Pointing to examples such as Miller’s relentless claims of broad executive power, she added: “They directly criticize the judiciary by stating over and over that it is not a co-equal branch in the separation of powers.

“They continue to redefine the discussion by repeating their claim that the executive has greater authority than this judicial branch, which is not how checks and balances work.”

The professor said: “Judges' sole safeguard is public trust in the legitimacy of their ability to make those decisions. Personal intimidation on top of eroding trust in courts may make judges hesitate about decisions that go against the sitting government, which is, of course, highly concerning for court oversight and for the political system.”

Intimidation Tactics

Scheppele, academic of sociology and international affairs at the Ivy League school, has written about the use of “authoritarian law” by the such as Orbán and the Russian, and has warned about escalating dangers to judges in the US.
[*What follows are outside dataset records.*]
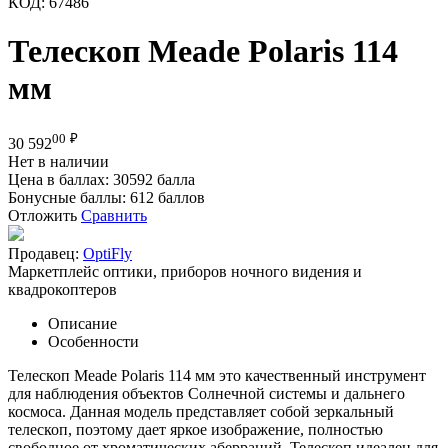
КОД:
67486
Телескоп Meade Polaris 114
мм
00
₽
30 592
Нет в наличии
Цена в баллах:
30592 балла
Бонусные баллы:
612 баллов
Отложить
Сравнить
Продавец:
OptiFly
Маркетплейс оптики, приборов ночного видения и
квадрокоптеров
Описание
Особенности
Телескоп Meade Polaris 114 мм это качественный инструмент
для наблюдения объектов Солнечной системы и дальнего
космоса. Данная модель представляет собой зеркальный
телескоп, поэтому дает яркое изображение, полностью
свободное от хроматических аберраций. Телескоп идеален для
She pointed to a wave of so-called “pizza doxxings” recently, in which judges have received unsolicited pizza deliveries with the recipient listed as a name, the child of Judge Esther Salas, who was killed at the judge’s home in 2020 by a assailant aiming at the judge.

“All understands what it means. ‘Your address is known. We’re coming for you,’” the professor said.

“US justices are protected by the presidential protection and the Marshals Service. And these are specialized police units that are placed structurally inside the Department of Justice. And Pam Bondi has been spearheading the criticism on federal judges.”

Government Goals

On the administration’s aims, Scheppele said that “impeaching a federal judge is highly not going to happen because it’s very difficult to do. {Right now|Currently

Timothy Bowers
Timothy Bowers

A Berlin-based web developer and digital strategist with over 8 years of experience in creating user-centric online solutions.